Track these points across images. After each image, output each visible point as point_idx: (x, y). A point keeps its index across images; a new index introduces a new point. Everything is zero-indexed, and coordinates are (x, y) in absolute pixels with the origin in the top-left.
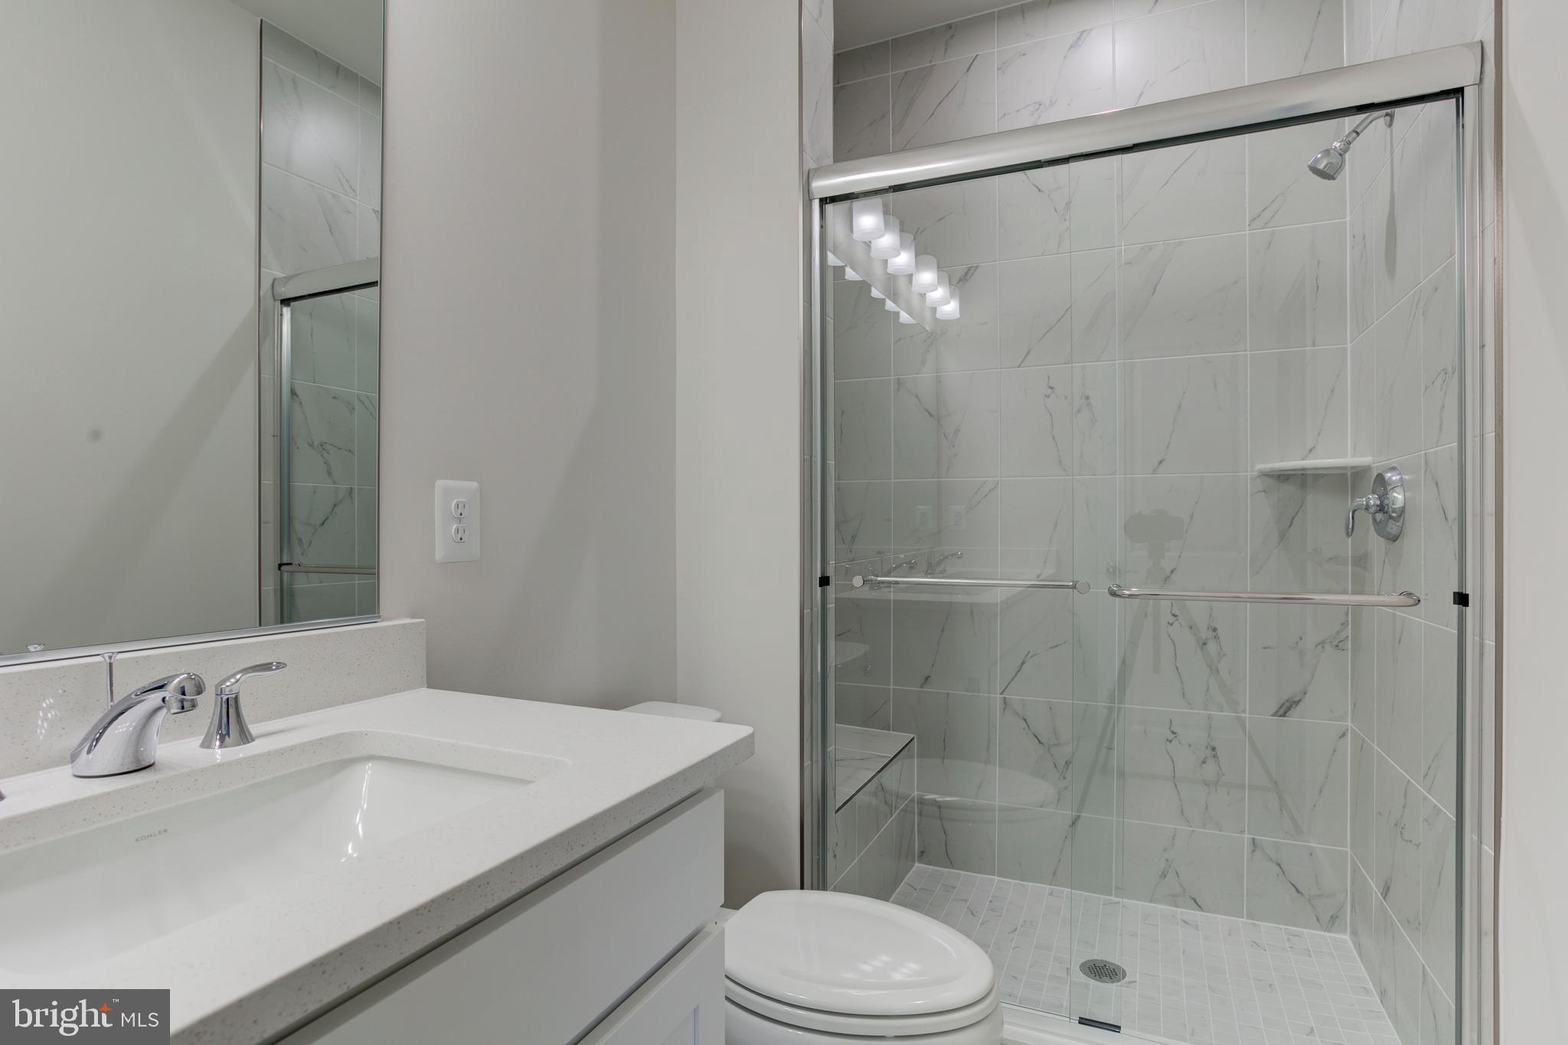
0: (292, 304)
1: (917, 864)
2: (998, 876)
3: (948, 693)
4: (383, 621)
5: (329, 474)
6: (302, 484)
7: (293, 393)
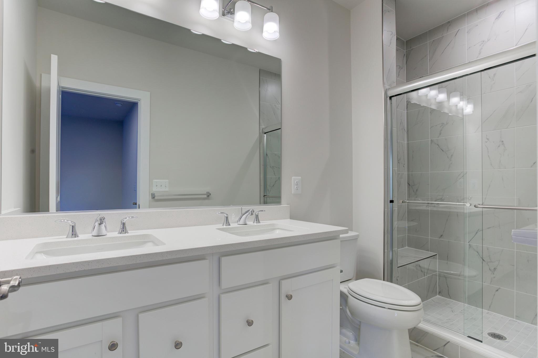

* * * * * * *

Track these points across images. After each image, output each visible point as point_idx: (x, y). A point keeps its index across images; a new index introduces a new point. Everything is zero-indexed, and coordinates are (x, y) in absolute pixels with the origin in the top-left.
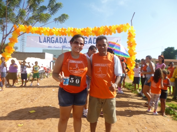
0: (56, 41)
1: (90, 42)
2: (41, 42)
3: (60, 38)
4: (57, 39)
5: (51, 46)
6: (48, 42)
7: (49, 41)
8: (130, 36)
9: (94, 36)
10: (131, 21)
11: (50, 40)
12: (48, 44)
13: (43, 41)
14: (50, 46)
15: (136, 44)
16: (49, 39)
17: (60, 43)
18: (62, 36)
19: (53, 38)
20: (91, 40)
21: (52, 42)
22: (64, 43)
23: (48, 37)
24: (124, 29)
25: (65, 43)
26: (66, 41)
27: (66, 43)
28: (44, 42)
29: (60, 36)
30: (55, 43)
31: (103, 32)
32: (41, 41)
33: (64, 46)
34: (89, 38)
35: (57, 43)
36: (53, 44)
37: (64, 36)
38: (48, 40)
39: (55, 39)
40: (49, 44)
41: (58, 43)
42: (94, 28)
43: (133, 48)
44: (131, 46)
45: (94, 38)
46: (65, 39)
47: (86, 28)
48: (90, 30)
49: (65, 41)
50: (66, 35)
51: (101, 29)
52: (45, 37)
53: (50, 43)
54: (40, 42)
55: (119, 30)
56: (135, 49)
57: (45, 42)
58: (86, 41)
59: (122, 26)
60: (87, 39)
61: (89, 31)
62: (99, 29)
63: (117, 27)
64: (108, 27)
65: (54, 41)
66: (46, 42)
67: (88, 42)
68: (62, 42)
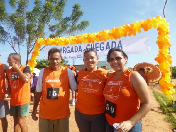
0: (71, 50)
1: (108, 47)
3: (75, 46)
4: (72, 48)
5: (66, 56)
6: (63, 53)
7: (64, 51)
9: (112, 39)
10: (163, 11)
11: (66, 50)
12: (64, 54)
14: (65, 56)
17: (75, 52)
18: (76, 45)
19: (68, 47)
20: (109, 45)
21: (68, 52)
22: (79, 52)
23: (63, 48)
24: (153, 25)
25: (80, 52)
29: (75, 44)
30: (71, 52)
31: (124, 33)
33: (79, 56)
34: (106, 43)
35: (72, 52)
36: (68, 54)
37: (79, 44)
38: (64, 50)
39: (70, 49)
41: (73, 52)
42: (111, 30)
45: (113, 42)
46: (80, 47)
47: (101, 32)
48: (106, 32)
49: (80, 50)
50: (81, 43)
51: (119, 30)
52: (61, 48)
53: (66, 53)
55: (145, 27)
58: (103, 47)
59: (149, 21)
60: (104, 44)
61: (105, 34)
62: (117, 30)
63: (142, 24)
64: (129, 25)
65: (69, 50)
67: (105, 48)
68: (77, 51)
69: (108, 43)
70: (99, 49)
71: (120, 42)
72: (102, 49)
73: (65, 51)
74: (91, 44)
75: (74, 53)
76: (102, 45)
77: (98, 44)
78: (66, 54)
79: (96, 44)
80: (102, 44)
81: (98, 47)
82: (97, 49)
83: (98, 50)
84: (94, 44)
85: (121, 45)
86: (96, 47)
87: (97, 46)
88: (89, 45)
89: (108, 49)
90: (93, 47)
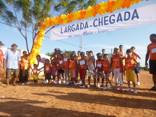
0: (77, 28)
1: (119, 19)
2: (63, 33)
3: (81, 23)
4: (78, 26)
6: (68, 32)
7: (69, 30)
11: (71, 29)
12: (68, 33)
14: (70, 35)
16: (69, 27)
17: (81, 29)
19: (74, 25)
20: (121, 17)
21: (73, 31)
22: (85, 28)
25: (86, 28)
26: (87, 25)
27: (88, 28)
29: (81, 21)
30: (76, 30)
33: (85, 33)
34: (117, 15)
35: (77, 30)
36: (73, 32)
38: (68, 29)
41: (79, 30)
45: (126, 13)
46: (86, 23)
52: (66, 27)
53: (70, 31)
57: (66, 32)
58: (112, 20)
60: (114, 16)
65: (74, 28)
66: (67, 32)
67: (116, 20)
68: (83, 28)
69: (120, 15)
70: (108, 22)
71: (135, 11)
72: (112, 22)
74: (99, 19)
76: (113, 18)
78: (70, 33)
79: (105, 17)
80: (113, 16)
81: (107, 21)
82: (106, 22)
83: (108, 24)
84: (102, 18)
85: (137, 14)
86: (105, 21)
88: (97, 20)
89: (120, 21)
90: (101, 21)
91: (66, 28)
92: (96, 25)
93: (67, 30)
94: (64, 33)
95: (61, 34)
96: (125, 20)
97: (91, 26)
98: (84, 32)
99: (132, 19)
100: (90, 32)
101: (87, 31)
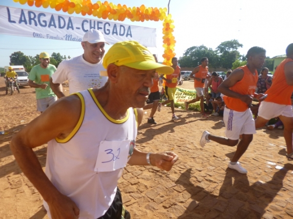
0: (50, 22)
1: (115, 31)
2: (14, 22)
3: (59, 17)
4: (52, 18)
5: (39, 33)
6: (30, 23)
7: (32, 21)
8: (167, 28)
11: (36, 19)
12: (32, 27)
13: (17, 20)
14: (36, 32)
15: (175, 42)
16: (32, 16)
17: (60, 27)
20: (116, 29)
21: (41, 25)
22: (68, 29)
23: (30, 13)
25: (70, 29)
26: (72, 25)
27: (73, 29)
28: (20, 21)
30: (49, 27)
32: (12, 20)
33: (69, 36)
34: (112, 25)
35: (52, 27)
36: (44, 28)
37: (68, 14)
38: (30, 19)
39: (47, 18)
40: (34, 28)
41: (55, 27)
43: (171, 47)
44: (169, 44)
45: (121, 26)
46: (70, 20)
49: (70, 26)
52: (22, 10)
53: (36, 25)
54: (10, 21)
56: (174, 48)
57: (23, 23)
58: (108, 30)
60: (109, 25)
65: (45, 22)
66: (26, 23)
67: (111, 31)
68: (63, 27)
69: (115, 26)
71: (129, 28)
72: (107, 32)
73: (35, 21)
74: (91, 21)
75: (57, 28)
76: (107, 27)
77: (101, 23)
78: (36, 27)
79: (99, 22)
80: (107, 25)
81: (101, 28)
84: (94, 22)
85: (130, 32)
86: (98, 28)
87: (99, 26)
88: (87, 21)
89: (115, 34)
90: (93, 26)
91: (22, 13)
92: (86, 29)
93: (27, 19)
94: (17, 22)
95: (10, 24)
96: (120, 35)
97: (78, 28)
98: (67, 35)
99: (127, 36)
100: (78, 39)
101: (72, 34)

* * * * * * *

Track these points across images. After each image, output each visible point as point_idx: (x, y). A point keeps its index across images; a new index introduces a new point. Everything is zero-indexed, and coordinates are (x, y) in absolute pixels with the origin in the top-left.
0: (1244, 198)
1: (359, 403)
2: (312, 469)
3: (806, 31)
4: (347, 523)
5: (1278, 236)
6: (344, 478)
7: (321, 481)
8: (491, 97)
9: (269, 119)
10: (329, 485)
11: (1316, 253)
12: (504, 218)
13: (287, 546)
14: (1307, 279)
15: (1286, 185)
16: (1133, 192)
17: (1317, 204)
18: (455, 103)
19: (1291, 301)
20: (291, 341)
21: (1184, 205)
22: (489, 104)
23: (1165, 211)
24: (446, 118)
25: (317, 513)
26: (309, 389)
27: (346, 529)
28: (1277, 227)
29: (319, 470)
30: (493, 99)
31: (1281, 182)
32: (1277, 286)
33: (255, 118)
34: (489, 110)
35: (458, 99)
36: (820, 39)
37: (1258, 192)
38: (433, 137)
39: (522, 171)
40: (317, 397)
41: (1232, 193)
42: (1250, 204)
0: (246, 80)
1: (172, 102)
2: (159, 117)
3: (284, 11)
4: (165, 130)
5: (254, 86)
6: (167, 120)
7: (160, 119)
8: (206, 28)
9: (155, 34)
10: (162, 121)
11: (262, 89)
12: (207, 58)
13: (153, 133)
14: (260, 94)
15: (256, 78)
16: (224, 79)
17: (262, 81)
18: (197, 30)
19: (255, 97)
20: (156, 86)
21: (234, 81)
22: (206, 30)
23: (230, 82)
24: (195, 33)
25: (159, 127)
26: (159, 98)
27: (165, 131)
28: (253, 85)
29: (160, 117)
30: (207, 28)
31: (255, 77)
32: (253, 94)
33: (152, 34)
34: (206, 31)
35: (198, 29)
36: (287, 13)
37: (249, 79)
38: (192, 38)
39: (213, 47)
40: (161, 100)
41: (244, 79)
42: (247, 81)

* * * * * * *

> [Brief] Above this instruction are the records; retype exactly the lines from the one containing "26: (309, 389)" up to and including the one containing "41: (1232, 193)".

> [Expected answer]
26: (309, 389)
27: (346, 529)
28: (1277, 227)
29: (319, 470)
30: (493, 99)
31: (1281, 182)
32: (1277, 286)
33: (255, 118)
34: (489, 110)
35: (458, 99)
36: (820, 39)
37: (1258, 192)
38: (433, 137)
39: (522, 171)
40: (317, 397)
41: (1232, 193)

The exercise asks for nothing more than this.